Manufacturing & Distribution Company
The Situation
The subject company is a manufacturing and distribution company that has been and is very successful and growing fast. Their growth was organic and centered around two proprietary products. Their only personnel weakness was the lack of a product engineer.
One of the products they distributed was from a small manufacturer whose owner was in his mid-60s, was not a good business person but was a great product designer and engineer. The potential buyer was attracted to acquiring this small manufacturer for three reasons.
To have 100% of the product distribution, therefore getting higher margins (by eliminating the middleman, which is what his firm was).
He could bring the manufacturing in-house and eliminate most of the overhead (by getting rid of rent, phone, bookkeeping, etc.).
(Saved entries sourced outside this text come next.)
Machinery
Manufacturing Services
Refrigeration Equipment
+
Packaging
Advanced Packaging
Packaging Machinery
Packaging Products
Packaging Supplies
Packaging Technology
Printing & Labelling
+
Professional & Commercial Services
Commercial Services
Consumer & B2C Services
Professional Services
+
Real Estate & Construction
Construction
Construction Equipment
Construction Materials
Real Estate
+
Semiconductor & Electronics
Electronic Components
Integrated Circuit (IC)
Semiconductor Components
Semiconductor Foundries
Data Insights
As part of an eventual exit plan, he wanted to prove he could buy another business and assimilate it into his operation.
Intervention
While there had been some casual conversation between the two owners, once I was brought in we picked up the pace. We met with the seller and seriously talked about a buy-sell transaction. We discussed the company’s operations and the seller’s role post-closing. One thing we didn’t initially discuss in detail was price or terms.
When a business is being sold it is customary that the seller or his or her intermediary prepares a “book” or memorandum about the business. We flipped the usual roles on this and prepared a presentation book for the seller and his wife. As the seller was an engineer, our book gave him the logic to analyze and support his decision.
Our presentation included:
- Valuation methodologies
- Comparable deal statistics
- Another justification for the offer
In addition, we included reinforcement on why the seller told us he was interested in selling (his hot buttons), his future role as a product engineer for the buyer, and a section on what makes a business an attractive acquisition candidate. This latter section was to show why his business would be tough to sell to an individual buyer (because the business was him; the company was completely dependent on him).
Most importantly, we appealed to his emotion along with his logic and gave full justification for the price. I like to say that the true economic buyer in a small business buy-sell deal is usually the spouse. In this case, it was very true and his wife had the idea that because they had owned the business for 30 years it was worth a lot (more than it really was). She equated value with longevity.
The Result
The combination of logic, emotion, and complete backup information worked. The deal closed and the integration into the buyer’s company was a success. The company’s production was brought into the buyer’s shop and the seller became a part-time product engineer who worked on all of the company’s products.
This was a win-win deal that provided:
- The seller with an exit strategy.
- Higher margins on what now became one of the buyer’s proprietary products.
- The successful implementation of growth by acquisition strategy.